Der Poker um Anthony Modeste geht in die nächste Runde. Nachdem bekannt wurde, dass der Eigentümer des chinesischen Klubs Tianjin Quanjin, Shu Yuhui, aufgrund mehrerer Verstöße gegen das chinesische Gesetz ins Gefängnis eingeliefert wurde, schöpfen einige FC-Fans wieder Hoffnung.

Die Zuständigkeiten könnten dem Oberhaupt des Vereins nun abgesprochen werden, da er unter anderem wohl für den tragischen Tod eines vierjährigen Mädchens verantwortlich sein soll.
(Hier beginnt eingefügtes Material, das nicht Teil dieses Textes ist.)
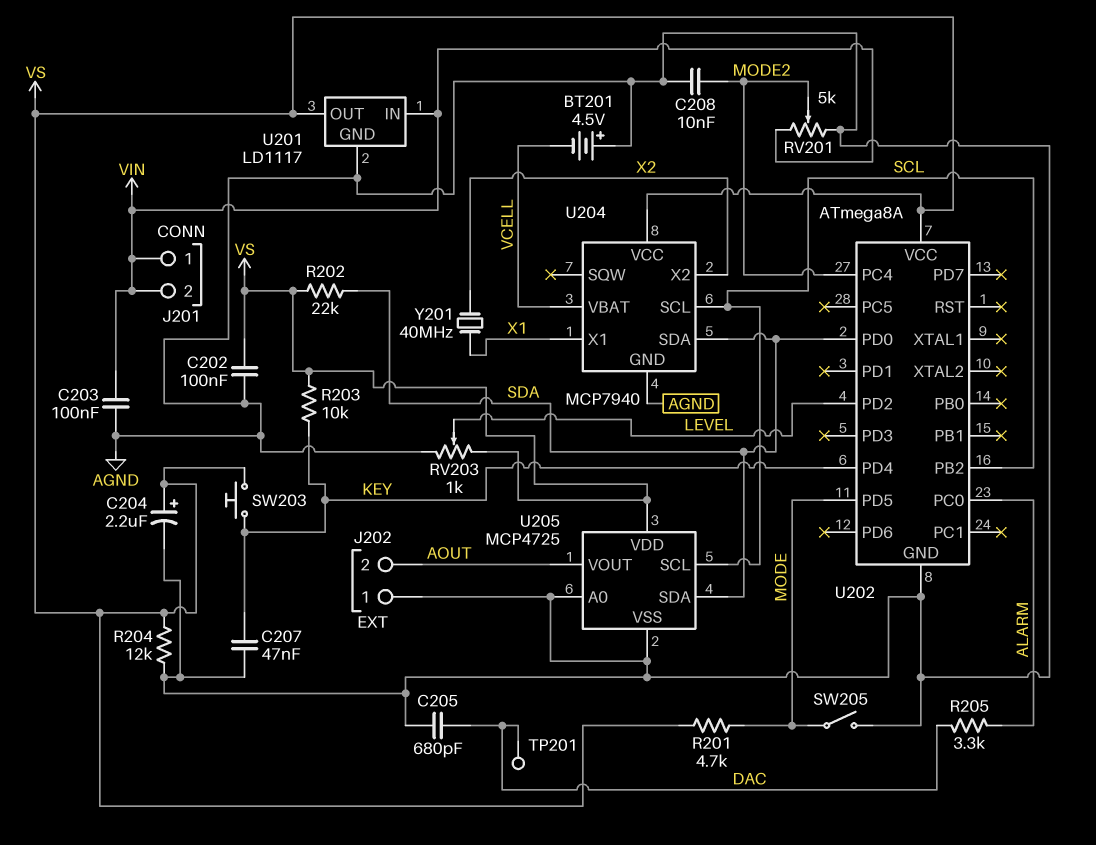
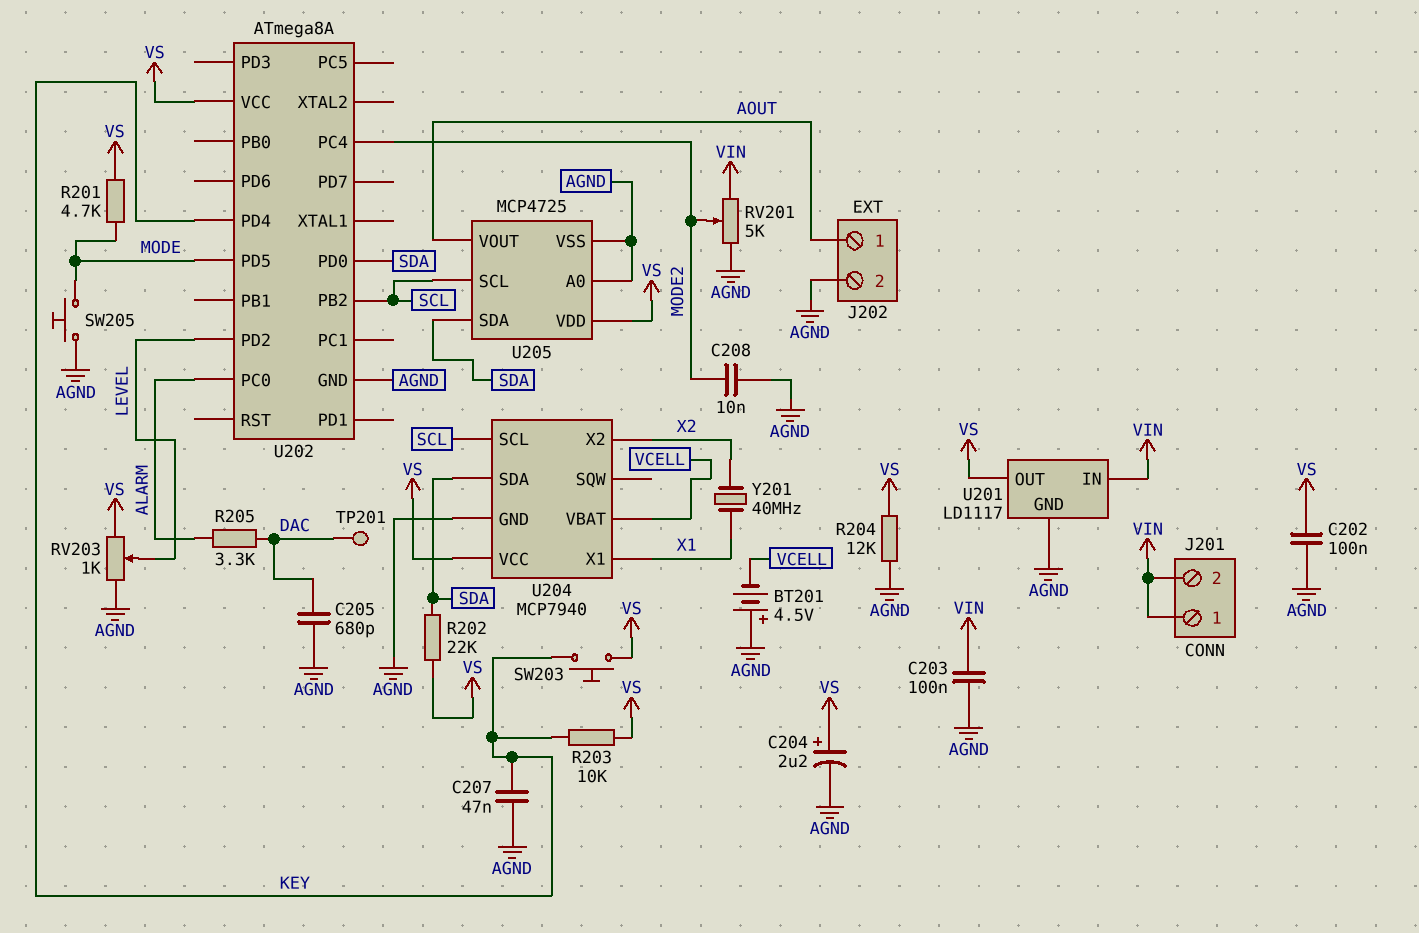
J202 pin 1: AGND -> AOUT
J202 pin 2: AOUT -> AGND
SW205: switch (AGND, MODE) -> button (AGND, MODE)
Laut Medienberichten soll er dem Vater des Mädchens dazu geraten haben, die medizinische Versorgung seiner Tochter auf eine Kur zu begrenzen, die in der Konsequenz tödlich geendet sein soll.

Angeblich seien chinesische Behörden dem Finanz-Mogul auf die Schliche gekommen, der mit seiner Quanjian Group seit geraumer Zeit sein Unwesen treibt. Im Gespräch seiner Straftaten stehen bewusste Irreführung der Konsumenten durch manipulierte Werbeberichte und gesundheitsschädliche Medikamente, die seine Firma in Umlauf gebracht haben soll.

Modeste‘s Chancen auf eine Spielberechtigung steigen an

Dadurch könnte indessen der Fokus auf den Gerichtsprozess abgelenkt werden, weswegen der FC seinen im November präsentierten Neuzugang wieder auf den Spielberichtsbogen einfügen könnte.

Modeste, der sich momentan durch diverse Trainingseinheiten fit hält, war für schätzungsweise 30-35 Millionen nach China gewechselt. Wenn durch diese außergewöhnlichen Umstände eine Spielgenehmigung erwirkt werden kann, dann haben wir es mit einer waschechten Überraschung zu tun.

Zurzeit ist noch unklar, was mit dem Modeste-Verfahren geschehen wird.

Ganz Köln wartet gebannt auf die nächsten Wochen und kann eventuell Modeste bereits beim Rückrundenauftakt gegen Union Berlin (27.01) wieder auf dem Platz begrüßen.